In any observational study, unmeasured factors can potentially confound relationships between exposures and outcomes of interest. The PHD lacks information on some VTE risk factors (such as smoking status) that could have contributed to unmeasured confounding. Of note, in our study, UFH recipients were significantly more likely to be admitted to the ICU and to have extreme severity of illness scores compared with patients who received enoxaparin. The reason for this is unclear, but it is noteworthy that renal disease was approximately twice as prevalent in the UFH groups as the enoxaparin groups. The absolute prevalence of renal disease was especially high among patients with HF (32% overall; 41% in UFH recipients). Heart failure causes venous congestion and reduces renal perfusion, ultimately leading to renal dysfunction.79 Unlike enoxaparin, UFH usually does not require dose adjustment in the setting of renal impairment (ie, creatinine clearance <30 mL/min), so UFH is often the anticoagulant of choice in the setting of HF.80 Although severe COPD can lead to right-sided HF,81 this appears to have less frequently necessitated the use of UFH in our study—only 31% of patients with COPD received UFH, compared with 42% of patients with HF. A final limitation of this study is that the PHD only tracks readmissions to the same hospital system, meaning that patients readmitted to other hospital systems would be lost to follow-up. However, loss to follow-up was unlikely to have differed between exposure groups.

CONCLUSION

This study suggests that thromboprophylaxis with enoxaparin is associated with better outcomes and lower costs for preventing HA-VTE among medical inpatients with COPD or HF based on real-world evidence. When evaluating cost-effectiveness, it is vital to comprehensively evaluate healthcare costs, including those stemming from clinical outcomes and side effects of treatment. Quality and safety metrics of individual products should drive healthcare value measurement and healthcare decision making. Treatment decisions that enhance quality of care and the patient experience while reducing overall costs achieve value for both patients and healthcare systems.
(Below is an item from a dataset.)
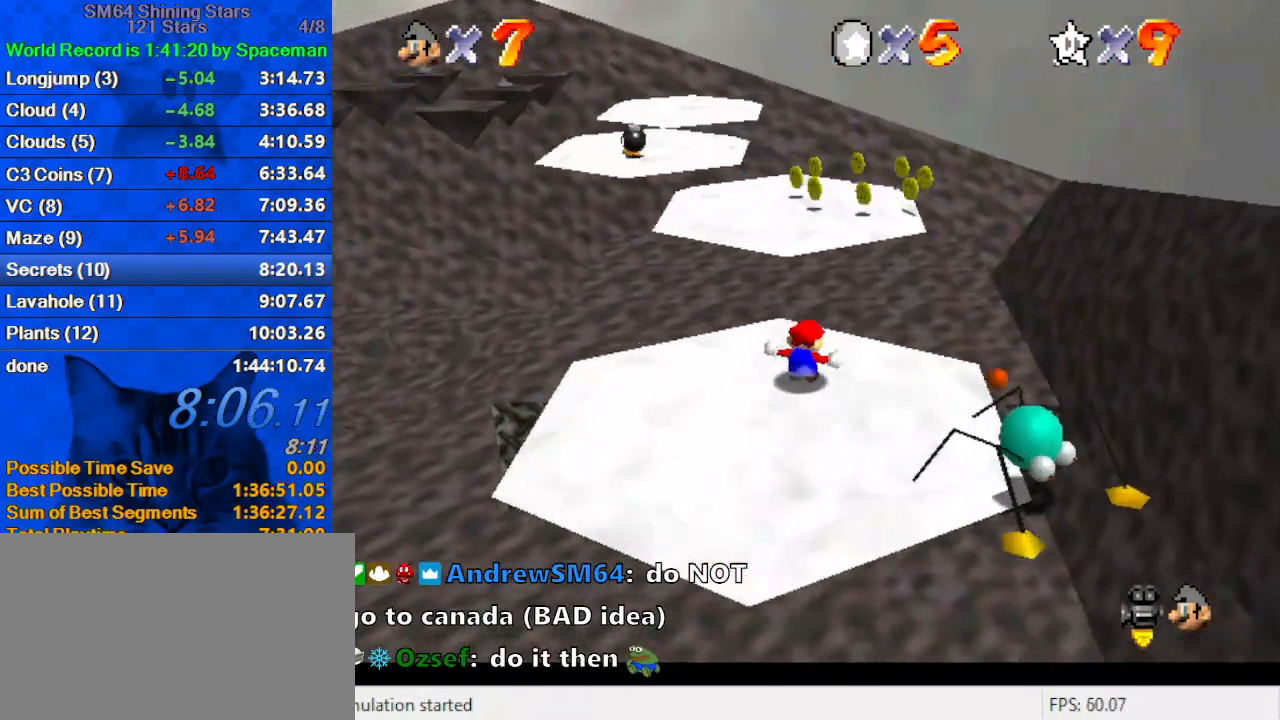
{"keys": ["shift", "up"], "events": [[167, "shift", "down"]]}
As new evidence-based data become available, clinicians and pharmacy and therapeutics committees should incorporate pharmacodynamic, pharmacokinetic, and health economics and outcomes research into decision making and protocols.

Author Contributions

N.R., W.N., and A.A. had the idea for the study and designed the study. W.N. obtained funding for the study. N.R. and A.K. acquired the data. A.K. analyzed the data. A.A., N.R., K.S., and W.N. contributed to the writing of the article and reviewed it for important intellectual content. All authors contributed to the article and approved the submitted version.

Acknowledgements

Medical writing support was provided by Amy Karon, DVM, MPH, MA, of Premier Inc. and funded by Sanofi. The authors also thank Charlotte Singh, MD, CMPP, of Sanofi for managerial support during manuscript development, and Tyler Springsteen of Envision Pharma Group for help with publication management.

Disclosures

A.K. and N.R. are employees and shareholders of Premier Inc. K.S. and W.N. are employees and shareholders of Sanofi. A.A. has been a principal investigator or co-investigator of clinical trials sponsored by NIH/NIAID, NeuroRx Pharma, Pulmotect, Blade Therapeutics, Novartis, Takeda, Humanigen, Eli Lilly, PTC Therapeutics, OctaPharma, Fulcrum Therapeutics, and Alexion, and a speaker and/or consultant for Pfizer, Salix, Alexion, AstraZeneca, Bayer, Ferring, Seres, Spero, Eli Lilly, Nova Nordisk, Gilead, Renibus, GSK, Dexcom, HeartRite, and Aseptiscope; these relationships are unrelated to the current work.

Funding

Sanofi sponsored the study. The final decision to submit the manuscript for publication was made by the authors.